Cameroun : Augmentation de 28,8% en un an de l’encours de la dette

Alamine Ousmane Mey, ministre camerounais des Finances | Photo d'archives
Alamine Ousmane Mey, ministre camerounais des Finances | Photo d’archives

L’encours de la dette publique du Cameroun, estimé à 3811 milliards FCFA au 30 juin 2015, a augmenté de 28,8% en un an selon le rapport que vient de publier la Caisse autonome d’amortissement (CAA).

La hausse dudit encours, qui représente désormais 23,4% du produit intérieur brut (PIB) du pays, est principalement imputée aux variations des taux de change ainsi qu’à l’accélération des décaissements alloués à l’exécution de nombreux projets.

En mi-2015, la composition de ce portefeuille était constituée de 73% (2783 milliards FCFA) de dette extérieure, et 27% (1028 milliards FCFA) de dette intérieure.

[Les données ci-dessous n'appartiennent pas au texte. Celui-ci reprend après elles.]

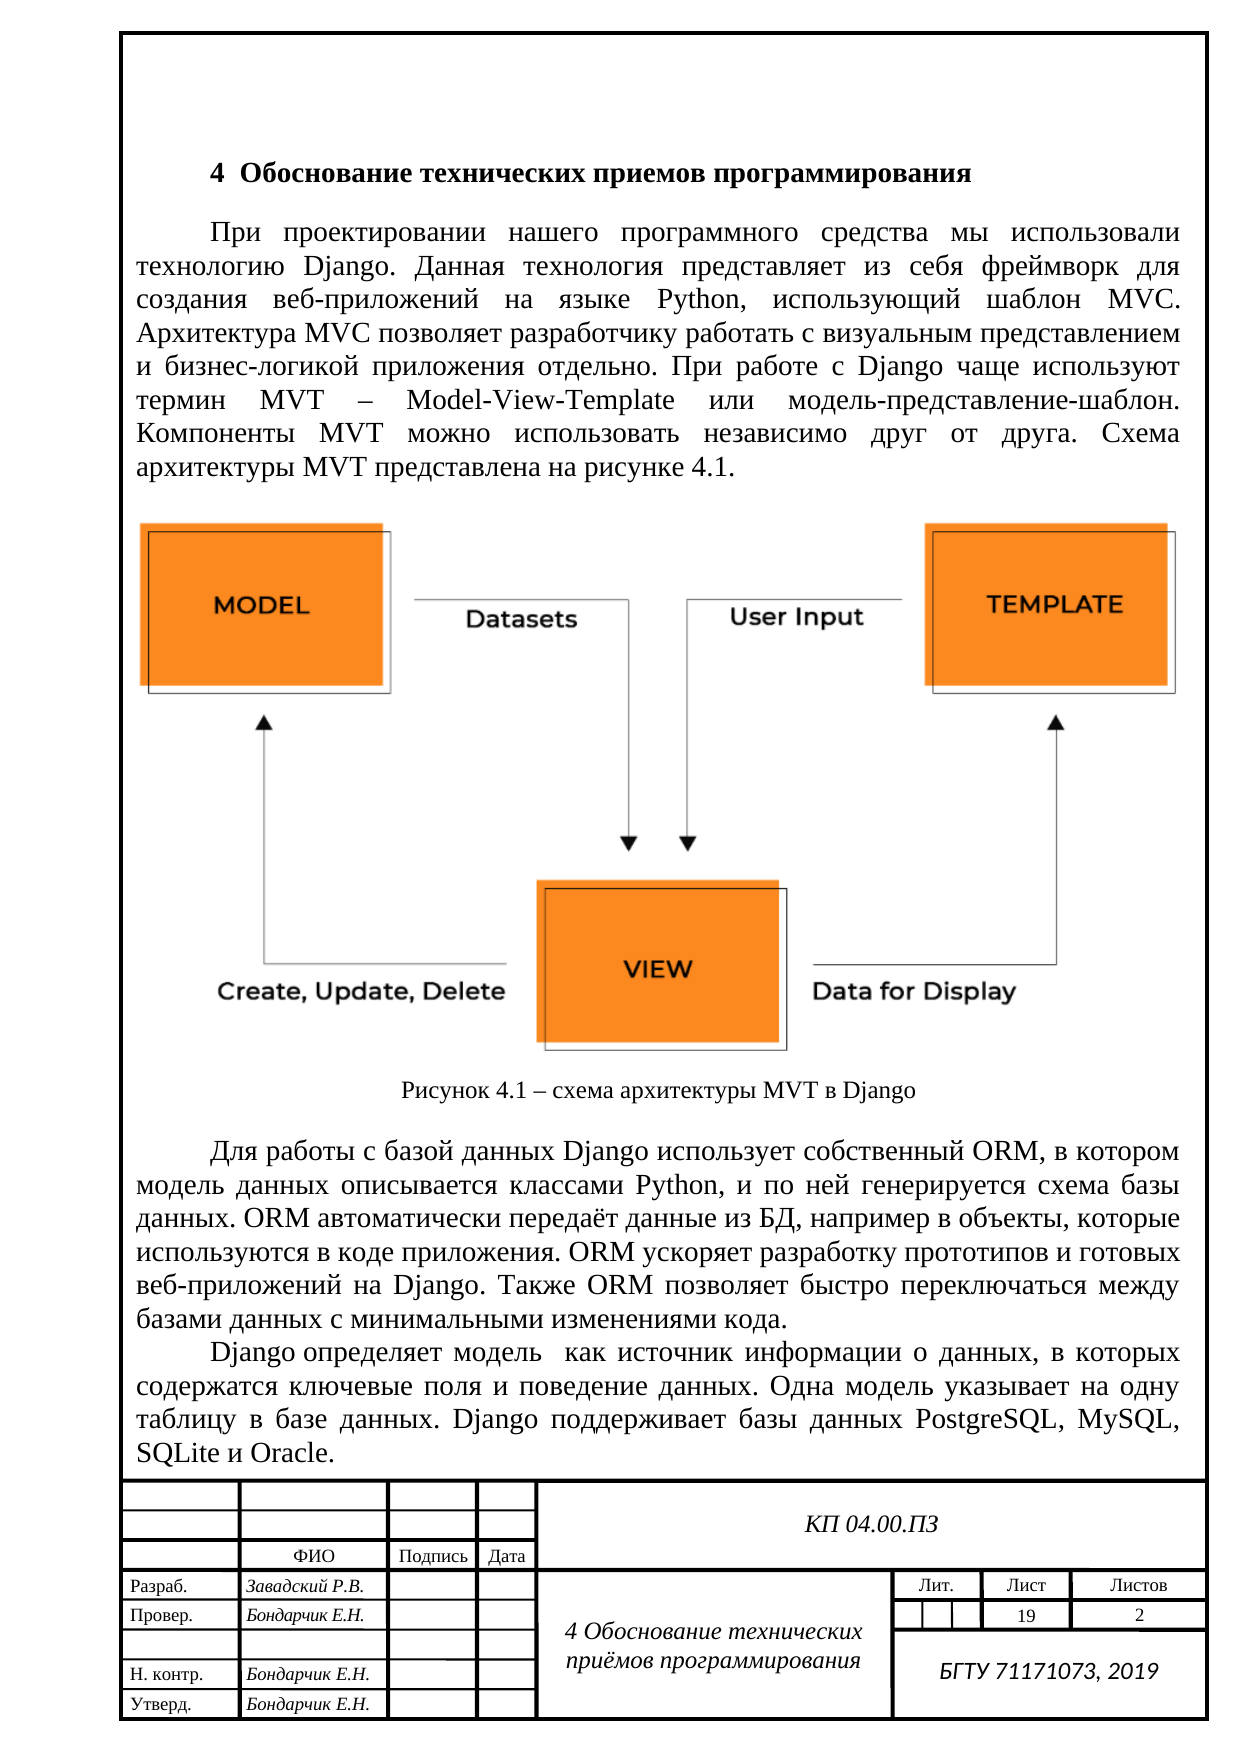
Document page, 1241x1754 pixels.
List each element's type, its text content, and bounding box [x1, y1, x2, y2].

text При проектировании нашего программного средства мы использовали технологию Django. Данная технология представляет из себя фреймворк для создания веб-приложений на языке Python, использующий шаблон MVC. Архитектура MVC позволяет разработчику работать с визуальным представлением и бизнес-логикой приложения отдельно. При работе с Django чаще используют термин MVT – Model-View-Template или модель-представление-шаблон. Компоненты MVT можно использовать независимо друг от друга. Схема архитектуры MVT представлена на рисунке 4.1. [136, 214, 1181, 482]
picture [135, 511, 1182, 1051]
text Для работы с базой данных Django использует собственный ORM, в котором модель данных описывается классами Python, и по ней генерируется схема базы данных. ORM автоматически передаёт данные из БД, например в объекты, которые используются в коде приложения. ORM ускоряет разработку прототипов и готовых веб-приложений на Django. Также ORM позволяет быстро переключаться между базами данных с минимальными изменениями кода. [136, 1133, 1181, 1334]
text Обоснование технических приемов программирования [180, 156, 1181, 189]
text Рисунок 4.1 – схема архитектуры MVT в Django [136, 1075, 1181, 1104]
text Django определяет модель как источник информации о данных, в которых содержатся ключевые поля и поведение данных. Одна модель указывает на одну таблицу в базе данных. Django поддерживает базы данных PostgreSQL, MySQL, SQLite и Oracle. [136, 1334, 1181, 1469]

Avec l’atteinte du point d’achèvement de l’initiative pays pauvres très endettés (PPTE), constate la CAA, le portefeuille de la dette publique se caractérise par une plus grande diversité et il s’est également complexifié, suite à l’admission du Cameroun aux guichets non concessionnels de la Banque mondiale (BM) et de la Banque africaine de développement (BAD), ainsi que par le recours à de nouveaux types de financement dits innovants.

Cette diversification a ainsi «conduit à une augmentation progressive des risques auxquels il est exposé, notamment les risques de taux d’intérêt et de taux de change, mais aussi le risque de refinancement», le portefeuille étant composé pendant la période étudiée de 72,7% de dette extérieure libellée en devises (2773 milliards FCFA) et 27,3% de dette intérieure libellée en monnaie locale (1039 milliards FCFA).

Environ 18,7% du portefeuille de la dette totale se trouve exposé au risque de taux d’intérêt, contre une proportion d’environ 15% observée un an plus tôt.

La dette publique du Cameroun, analyse le rapport, demeure viable sur un horizon de plus de 15 ans mais avec un risque de non viabilité qui passe de «faible» à «modéré» en raison principalement du faible niveau des recettes d’exportation qui, soumis à un stress-test, fait passer le ratio de sa valeur actualisée sur les recettes d’exploitation au-dessus du seuil critique de 100% dès 2017.

Afin d’améliorer la notation du pays, de passer du rang de «pays à faibles résultats» à celui de «pays à résultats moyens», la CAA exhorte les autorités à poursuivre de nombreuses mesures au premier rang desquelles l’amélioration de la gouvernance financière et économique, afin de donner au Cameroun la possibilité d’avoir un plus large accès aux marchés financiers et de disposer de beaucoup plus de marge de manœuvre, suite au relèvement des plafonds des seuils suivis dans le cadre de la viabilité de la dette publique.